В лагере он познакомился с Ниной Вадимовной Перешкольник, она стала его женой. Перешкольник — урожденная Энгельгардт, дочь харьковского губернатора, известного черносотенца, была хорошо воспитана и прекрасно образована. В общей сложности просидела в тюрьме и лагерях около двадцати лет. Ее арестовывали трижды. Последний раз — в связи с арестом мужа-коммуниста, еврея. Несмотря на все тяготы жизни, она отличалась общительностью, мягким характером, была веселая, остроумная, отлично исполняла цыганские романсы. Не согнула ее жизнь. В оперетте, созданной в Долинке, Нина Вадимовна талантливо исполняла роли комических старух. После окончания срока играла в труппе Карагандинской оперетты, затем, после освобождения Чижевского, работала машинисткой: она отлично печатала. Мы были довольно близко знакомы, но после отъезда Чижевских в Москву не встречались, только изредка обменивались открытками.
Летом 1945 года замначальника САНО и я поехали с обследованием в Джезказган. Джезказган считался лагерем каторжным. У заключенных были сроки — 20 и 25 лет. Среди них было немало изменников родины в военное время. Поехали мы сначала в женский барак. В нем, кроме дневальных, никого не было. Всех увезли в баню. Через несколько минут пришла грузовая машина, полная женщин. Все сидели на полу кузова и только одна пожилая, очень грузная, с приятным добрым лицом восседала на табуретке. Женщины спрыгнули на землю, подняли ее на руки и внесли в барак. Григорий Андреевич (замначальника САНО) обратился к этой женщине: «А вы за что сюда попали?» И мы к полной нашей неожиданности услышали, что она здесь находится за то, что выдала шестнадцать партизан — сволочей и жалеет об одном — что не могла выдать больше. Это было сказано с такой злобой, что стало страшно и противно. Григорий Андреевич спросил, не снятся ли ей выданные ею. «Что ты, я считаю, что господь бог меня за это в рай пошлет»,— ответила она.

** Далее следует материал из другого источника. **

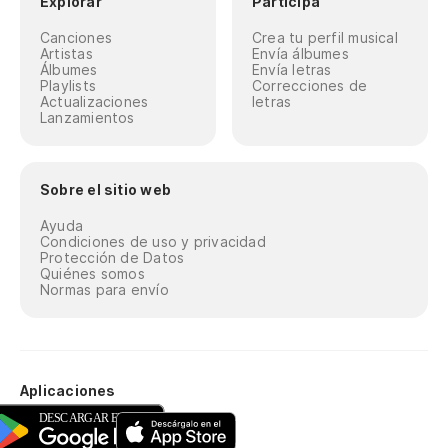
Explorar
Participa
Canciones
Crea tu perfil musical
Artistas
Envía álbumes
Álbumes
Envía letras
Playlists
Correcciones de
Actualizaciones
letras
Lanzamientos
Sobre el sitio web
Ayuda
Condiciones de uso y privacidad
Protección de Datos
Quiénes somos
Normas para envío
Aplicaciones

Следующая встреча там же, в Джезказгане, была с молодым заключенным, бывшим студентом четвертого курса Ленинградского политехнического института, участвовавшим в поджоге Бадаевских складов. Он подавал немцам сигналы из окна квартиры при затемнении, на фронте сдался в плен и теперь отбывал срок. В содеянном нисколько не раскаивался. Позднее мы были в тюрьме. Видели женщин, привезенных из Германии. Тяжелое впечатление оставила та командировка и потом, много позднее, когда стало известно, что бывших полицаев, любовниц немецких офицеров и прочую дрянь освобождают из заключения и даже реабилитируют, это возмущало, рождало негодование. Вот уж кого следовало, по-моему, наказать по всей строгости, поскольку никакого раскаяния у них не было.